Racial composition as of the 2020 census
| Race | Percent |
|---|---|
| White | 78.0% |
| Black or African American | 0.8% |
| American Indian and Alaska Native | 7.3% |
| Asian | 0.3% |
| Native Hawaiian and Other Pacific Islander | 0% |
| Some other race | 2.0% |
| Two or more races | 11.6% |
| Hispanic or Latino (of any race) | 4.6% |

===2000 census===

As of the 2000 census, 2,786 people, 1,132 households, and 776 families were residing in the city. The population density was 197.4 PD/sqmi. The 1,369 housing units had an average density of 97.0 /sqmi. The racial makeup of the city was 87.08% White, 0.93% African American, 7.47% Native American, 0.11% Asian, 0.90% from other races, and 3.52% from two or more races. Hispanics or Latinos of any race were 1.54% of the population.

Of the 1,132 households, 29.9% had children under 18 living with them, 54.7% were married couples living together, 10.8% had a female householder with no husband present, and 31.4% were not families. About 28.4% of all households were made up of individuals, and 15.1% had someone living alone who was 65 or older. The average household size was 2.39 and the average family size was 2.92.

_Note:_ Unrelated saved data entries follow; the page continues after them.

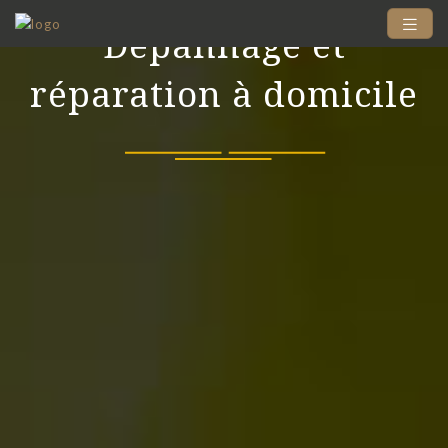
Dépannage et
réparation à domicile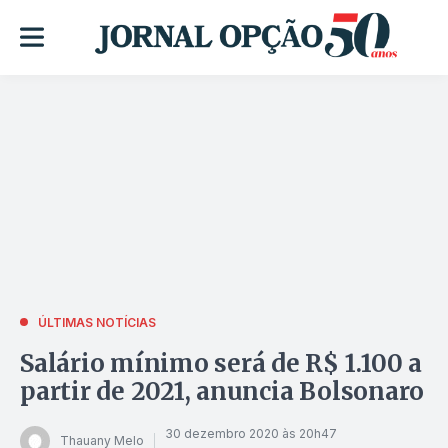
ÚLTIMAS NOTÍCIAS
Salário mínimo será de R$ 1.100 a
partir de 2021, anuncia Bolsonaro
30 dezembro 2020 às 20h47
Thauany Melo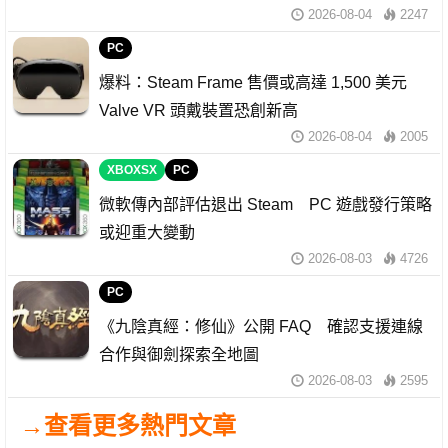
2026-08-04
2247
PC
爆料：Steam Frame 售價或高達 1,500 美元
Valve VR 頭戴裝置恐創新高
2026-08-04
2005
XBOXSX
PC
微軟傳內部評估退出 Steam PC 遊戲發行策略
或迎重大變動
2026-08-03
4726
PC
《九陰真經：修仙》公開 FAQ 確認支援連線
合作與御劍探索全地圖
2026-08-03
2595
→查看更多熱門文章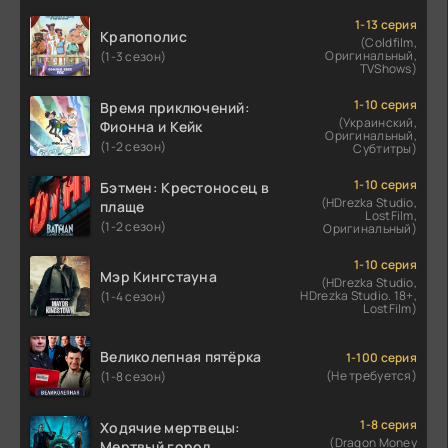
1-13 серия
Крапополис
(Coldfilm,
Оригинальный,
(1-3 сезон)
TVShows)
1-10 серия
Время приключений:
(Украинский,
Фионна и Кейк
Оригинальный,
(1-2 сезон)
Субтитры)
1-10 серия
Бэтмен: Крестоносец в
(HDrezka Studio,
плаще
LostFilm,
(1-2 сезон)
Оригинальный)
1-10 серия
Мэр Кингстауна
(HDrezka Studio,
HDrezka Studio. 18+,
(1-4 сезон)
LostFilm)
Великолепная пятёрка
1-100 серия
(Не требуется)
(1-8 сезон)
1-8 серия
Ходячие мертвецы:
(Dragon Money
Мертвый город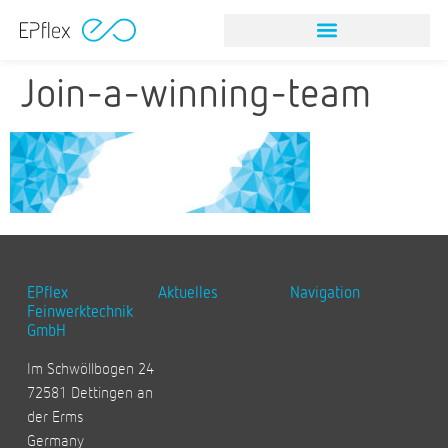
Join-a-winning-team
EPflex
Aktuelles
Navigation
Feinwerktechnik
GmbH
Im Schwöllbogen 24
72581 Dettingen an
der Erms
Germany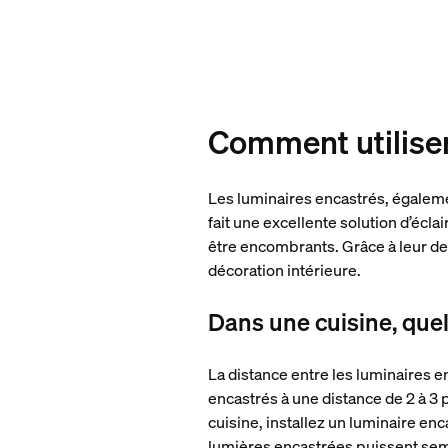
Comment utiliser 
Les luminaires encastrés, égalemen
fait une excellente solution d’écl
être encombrants. Grâce à leur de
décoration intérieure.
Dans une cuisine, quel
La distance entre les luminaires en
encastrés à une distance de 2 à 3 
cuisine, installez un luminaire enc
lumières encastrées puissent semb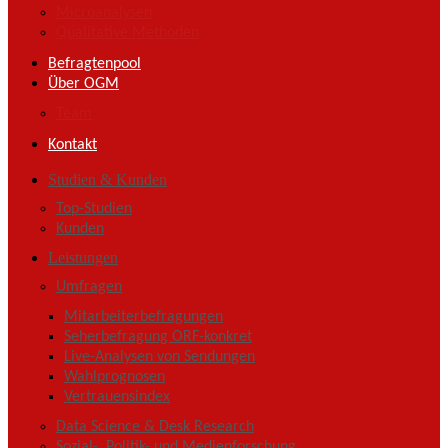
Microanalysen
Qualitative Methoden
Befragtenpool
Über OGM
Team
Kontakt
Studien & Kunden
Top-Studien
Kunden
Leistungen
Umfragen
Mitarbeiterbefragungen
Seherbefragung ORF-konkret
Live-Analysen von Sendungen
Wahlprognosen
Vertrauensindex
Data Science & Desk Research
Sozial-, Politik- und Medienforschung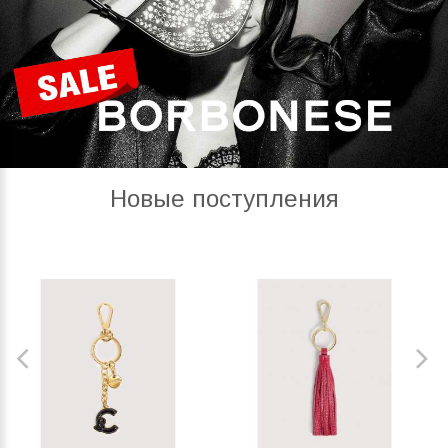
Новые поступления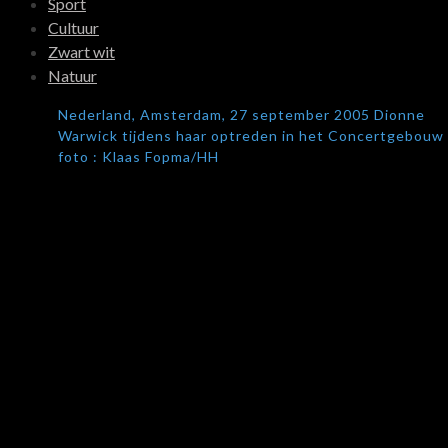
Sport
Cultuur
Zwart wit
Natuur
Nederland, Amsterdam, 27 september 2005 Dionne
Warwick tijdens haar optreden in het Concertgebouw
foto : Klaas Fopma/HH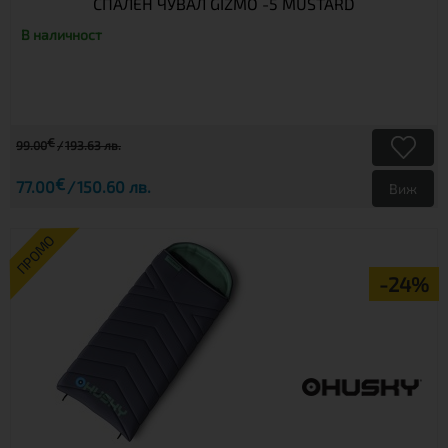
СПАЛЕН ЧУВАЛ GIZMO -5 MUSTARD
В наличност
€
99.00
193.63 лв.
€
77.00
150.60 лв.
Виж
ПРОМО
-24%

In the city, the age distribution was 24.0% under 18, 9.0% from 18 to 24, 25.9% from 25 to 44, 22.8% from 45 to 64, and 18.4% who were 65 or older. The median age was 40 years. For every 100 females, there were 90.8 males. For every 100 females 18 and over, there were 88.7 males.

The median income for a household in the city was $23,550, and for a family was $29,363. Males had a median income of $25,636 versus $20,865 for females. The per capita income for the city was $12,842. About 16.8% of families and 21.5% of the population were below the poverty line, including 28.1% of those under 18 and 13.2% of those 65 or over.
==Notable people==
- Emmy Award-winning actress Rue McClanahan was born in Healdton.
- University of Oklahoma women's head basketball coach Sherri Coale is from Healdton.

==Museums and historic buildings==
The Healdton Oil Museum at 10734 Hwy 76 gives a glimpse into the oil boom days of Carter County.

The Healdton Armory at the junction of 4th and Franklin Sts. is NRHP-listed.

==Medical services==
Healdton is a regional medical provider, with Mercy Hospital Healdton dispensing critical-access hospital care in rural Carter, Jefferson, and Stephens Counties in southern Oklahoma.